The study was conducted by researchers from the Marshfield Clinic, Kaiser Permanente, Group Health Research Institute, and the Centers for Disease Control and Prevention. This is the first study to take into account three important variables: 1) vaccines that contained the 2009 H1N1 flu virus strain, the virus that is responsible for the 2009 influenza pandemic; 2) the 28 days after vaccination; and 3) the impact(s) of repeated flu vaccinations over two successive seasons.
Based on the recorded data, it was determined that women who had a miscarriage were nearly twice as likely to have been vaccinated within the previous 28 days as women with full-time pregnancies. And, an additional analysis revealed that women who had a miscarriage were nearly eight times more likely to have been vaccinated with the H1N1-containing vaccines in the both the previous year and the same year of the miscarriage, compared to the women who did not vaccinate during their pregnancies.
“Among women who received pH1N1-containing vaccine in the previous influenza season, the aOR in the 1–28 days was 7.7 (95% CI 2.2–27.3); the aOR was 1.3 (95% CI 0.7–2.7) among women not vaccinated in the previous season,” says the study. An odds ratio implies two things are linked (such as tobacco use and lung cancer, for instance), which is why this correlation needs to be addressed by mainstream media outlets.
The researchers were quick to emphasize that the results may be just a chance finding — something that occurs when a number of similar studies are conducted. However, this is not the first study to suggest that health complications may arise from regular flu vaccinations. This study found the exact same flu vaccine/spontaneous abortion link when comparing the 2008-2009 to the 2009-2010 flu season.
This assessment shows that despite the CDC’s recommendation to vaccinate pregnant women, there is no science to support it. This study showed that mice infected with a seasonal influenza virus survived exposure to a “lethal influenza strain,” and that the vaccinated mice died. In this study, a team of highly respected Canadian scientist question the efficiency of the flu vaccine in general. They wrote, “Two research groups have recently reanalyzed the literature supporting influenza vaccination, including the vaccination of healthcare workers as a patient-safety measure.7,8 Both concluded that influenza vaccination is considerably less effective than is commonly accepted. These conclusions are not new: in 2007, Simonsen and colleagues 9 similarly challenged the results of published influenza vaccine efficacy studies involving elderly patients.9” And finally — though it is by far the last one, in this study, the promoted “benefits” of vaccinating the elderly is challenged.

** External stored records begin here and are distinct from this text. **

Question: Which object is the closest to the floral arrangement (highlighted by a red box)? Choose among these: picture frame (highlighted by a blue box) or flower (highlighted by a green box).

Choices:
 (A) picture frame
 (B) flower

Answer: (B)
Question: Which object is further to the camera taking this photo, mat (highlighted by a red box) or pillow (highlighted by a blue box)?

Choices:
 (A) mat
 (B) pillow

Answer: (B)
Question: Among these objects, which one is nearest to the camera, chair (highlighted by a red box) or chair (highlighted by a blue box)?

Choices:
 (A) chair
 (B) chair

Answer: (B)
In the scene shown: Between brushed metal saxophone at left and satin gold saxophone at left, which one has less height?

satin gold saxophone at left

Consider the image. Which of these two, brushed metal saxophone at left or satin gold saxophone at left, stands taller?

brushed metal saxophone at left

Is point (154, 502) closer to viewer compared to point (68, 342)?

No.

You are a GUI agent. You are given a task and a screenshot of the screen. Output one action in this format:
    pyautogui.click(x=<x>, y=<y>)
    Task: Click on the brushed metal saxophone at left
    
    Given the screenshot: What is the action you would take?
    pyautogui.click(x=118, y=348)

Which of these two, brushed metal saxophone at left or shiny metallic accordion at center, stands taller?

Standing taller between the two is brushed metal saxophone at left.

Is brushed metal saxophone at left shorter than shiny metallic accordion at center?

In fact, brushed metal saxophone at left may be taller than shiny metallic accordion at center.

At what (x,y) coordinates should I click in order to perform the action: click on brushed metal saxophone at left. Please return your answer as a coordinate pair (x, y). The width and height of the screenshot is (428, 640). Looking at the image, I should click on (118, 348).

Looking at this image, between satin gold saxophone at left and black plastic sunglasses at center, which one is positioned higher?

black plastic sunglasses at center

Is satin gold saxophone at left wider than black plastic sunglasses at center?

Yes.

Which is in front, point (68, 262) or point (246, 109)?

For this most recent study, the researchers used data from the CDC-supported Vaccine Safety Datalink, a network established in 1990 to monitor vaccine safety. A second study to evaluate the risks of H1N1-containing vaccines causing miscarriages in early pregnancy is now being conducted, and it is funded by the CDC. Recent data from the Vaccine Safety Datalink will be used again.
Though the findings of the study published in Vaccine are controversial, it is heartening to know science is prioritizing vaccine safety. Said senior author Dr. Edward Belongia, a longtime vaccine researcher who heads the Center for Clinical Epidemiology and Population Health at Wisconsin’s Marshfield Clinic, “I understand it’s disconcerting. It’s not a message that we welcome or want. But it is what we found, and we have an obligation to let people know about that.”